# What you will do:
Please transcribe exactly, and only, the lines of the data below between the line holding "coaster: none [363,401,407,424]" and the line holding "water bottle: none [519,544,589,744]", inclusive.

Excerpts from a dataset:
^^^^^^^^^^^^^^^^

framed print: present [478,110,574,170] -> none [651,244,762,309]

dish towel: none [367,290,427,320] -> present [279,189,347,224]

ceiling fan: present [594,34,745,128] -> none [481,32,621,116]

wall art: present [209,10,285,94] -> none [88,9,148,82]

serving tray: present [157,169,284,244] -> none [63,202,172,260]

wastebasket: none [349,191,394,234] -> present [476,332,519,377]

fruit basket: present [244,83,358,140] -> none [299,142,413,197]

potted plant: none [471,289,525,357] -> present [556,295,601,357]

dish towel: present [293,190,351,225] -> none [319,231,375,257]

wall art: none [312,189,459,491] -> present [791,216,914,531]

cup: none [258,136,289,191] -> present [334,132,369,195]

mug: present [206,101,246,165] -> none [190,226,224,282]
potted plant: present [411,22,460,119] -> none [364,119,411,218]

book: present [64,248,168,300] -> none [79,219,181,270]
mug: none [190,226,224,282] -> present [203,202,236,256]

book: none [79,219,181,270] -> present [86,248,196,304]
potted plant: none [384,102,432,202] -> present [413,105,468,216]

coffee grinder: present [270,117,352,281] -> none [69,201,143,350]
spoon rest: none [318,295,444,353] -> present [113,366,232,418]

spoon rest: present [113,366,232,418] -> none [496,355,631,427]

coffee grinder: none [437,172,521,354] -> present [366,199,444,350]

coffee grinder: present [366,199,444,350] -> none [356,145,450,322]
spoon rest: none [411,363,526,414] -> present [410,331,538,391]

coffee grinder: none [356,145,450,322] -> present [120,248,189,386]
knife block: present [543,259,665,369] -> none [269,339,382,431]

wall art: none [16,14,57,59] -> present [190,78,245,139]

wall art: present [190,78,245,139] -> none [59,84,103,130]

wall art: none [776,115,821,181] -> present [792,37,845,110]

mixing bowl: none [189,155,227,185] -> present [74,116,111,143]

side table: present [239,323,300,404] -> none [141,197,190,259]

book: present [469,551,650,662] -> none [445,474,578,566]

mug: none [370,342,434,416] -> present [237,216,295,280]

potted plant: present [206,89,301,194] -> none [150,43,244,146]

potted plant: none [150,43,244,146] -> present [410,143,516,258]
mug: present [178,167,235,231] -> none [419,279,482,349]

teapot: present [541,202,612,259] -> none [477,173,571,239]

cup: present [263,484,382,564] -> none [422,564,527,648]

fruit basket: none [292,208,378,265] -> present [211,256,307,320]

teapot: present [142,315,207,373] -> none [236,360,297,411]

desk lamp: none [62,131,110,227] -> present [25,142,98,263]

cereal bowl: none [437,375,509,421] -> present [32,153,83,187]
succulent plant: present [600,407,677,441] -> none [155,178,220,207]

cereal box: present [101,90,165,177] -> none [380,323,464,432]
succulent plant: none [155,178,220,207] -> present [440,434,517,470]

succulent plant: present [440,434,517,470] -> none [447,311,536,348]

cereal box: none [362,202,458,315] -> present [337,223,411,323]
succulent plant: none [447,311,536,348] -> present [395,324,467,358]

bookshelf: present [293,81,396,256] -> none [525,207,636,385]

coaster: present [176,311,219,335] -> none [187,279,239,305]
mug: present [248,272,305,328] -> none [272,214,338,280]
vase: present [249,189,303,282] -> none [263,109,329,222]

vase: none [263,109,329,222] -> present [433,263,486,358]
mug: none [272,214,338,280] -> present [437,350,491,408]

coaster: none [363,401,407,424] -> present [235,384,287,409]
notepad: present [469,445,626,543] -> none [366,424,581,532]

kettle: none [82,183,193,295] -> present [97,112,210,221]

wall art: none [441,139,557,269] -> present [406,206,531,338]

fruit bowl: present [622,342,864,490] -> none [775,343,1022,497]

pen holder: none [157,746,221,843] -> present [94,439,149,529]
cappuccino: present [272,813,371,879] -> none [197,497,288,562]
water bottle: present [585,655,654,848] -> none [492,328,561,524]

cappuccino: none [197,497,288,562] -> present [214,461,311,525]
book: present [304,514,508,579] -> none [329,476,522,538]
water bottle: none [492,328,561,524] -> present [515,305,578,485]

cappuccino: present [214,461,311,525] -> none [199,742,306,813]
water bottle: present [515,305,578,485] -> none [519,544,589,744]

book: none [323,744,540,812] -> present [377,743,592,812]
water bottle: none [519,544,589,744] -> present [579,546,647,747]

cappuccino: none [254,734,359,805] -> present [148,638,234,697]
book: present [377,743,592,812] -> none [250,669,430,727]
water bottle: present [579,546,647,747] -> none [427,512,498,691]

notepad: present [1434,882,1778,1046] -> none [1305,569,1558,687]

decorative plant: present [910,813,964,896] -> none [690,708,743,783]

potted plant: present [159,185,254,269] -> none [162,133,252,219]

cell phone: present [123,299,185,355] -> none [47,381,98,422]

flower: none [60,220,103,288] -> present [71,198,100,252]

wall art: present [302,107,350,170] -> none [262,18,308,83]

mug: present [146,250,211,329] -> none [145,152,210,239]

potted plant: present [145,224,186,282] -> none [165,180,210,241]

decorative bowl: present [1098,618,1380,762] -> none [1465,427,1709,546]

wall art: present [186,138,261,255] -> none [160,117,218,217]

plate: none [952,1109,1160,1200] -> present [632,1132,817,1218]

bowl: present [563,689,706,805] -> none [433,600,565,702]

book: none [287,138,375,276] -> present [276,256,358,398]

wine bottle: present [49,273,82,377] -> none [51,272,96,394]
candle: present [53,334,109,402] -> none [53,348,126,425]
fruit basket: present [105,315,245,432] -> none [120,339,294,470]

^^^^^^^^^^^^^^^^

# Solution for this problem:
coaster: none [363,401,407,424] -> present [235,384,287,409]
notepad: present [469,445,626,543] -> none [366,424,581,532]

kettle: none [82,183,193,295] -> present [97,112,210,221]

wall art: none [441,139,557,269] -> present [406,206,531,338]

fruit bowl: present [622,342,864,490] -> none [775,343,1022,497]

pen holder: none [157,746,221,843] -> present [94,439,149,529]
cappuccino: present [272,813,371,879] -> none [197,497,288,562]
water bottle: present [585,655,654,848] -> none [492,328,561,524]

cappuccino: none [197,497,288,562] -> present [214,461,311,525]
book: present [304,514,508,579] -> none [329,476,522,538]
water bottle: none [492,328,561,524] -> present [515,305,578,485]

cappuccino: present [214,461,311,525] -> none [199,742,306,813]
water bottle: present [515,305,578,485] -> none [519,544,589,744]

book: none [323,744,540,812] -> present [377,743,592,812]
water bottle: none [519,544,589,744] -> present [579,546,647,747]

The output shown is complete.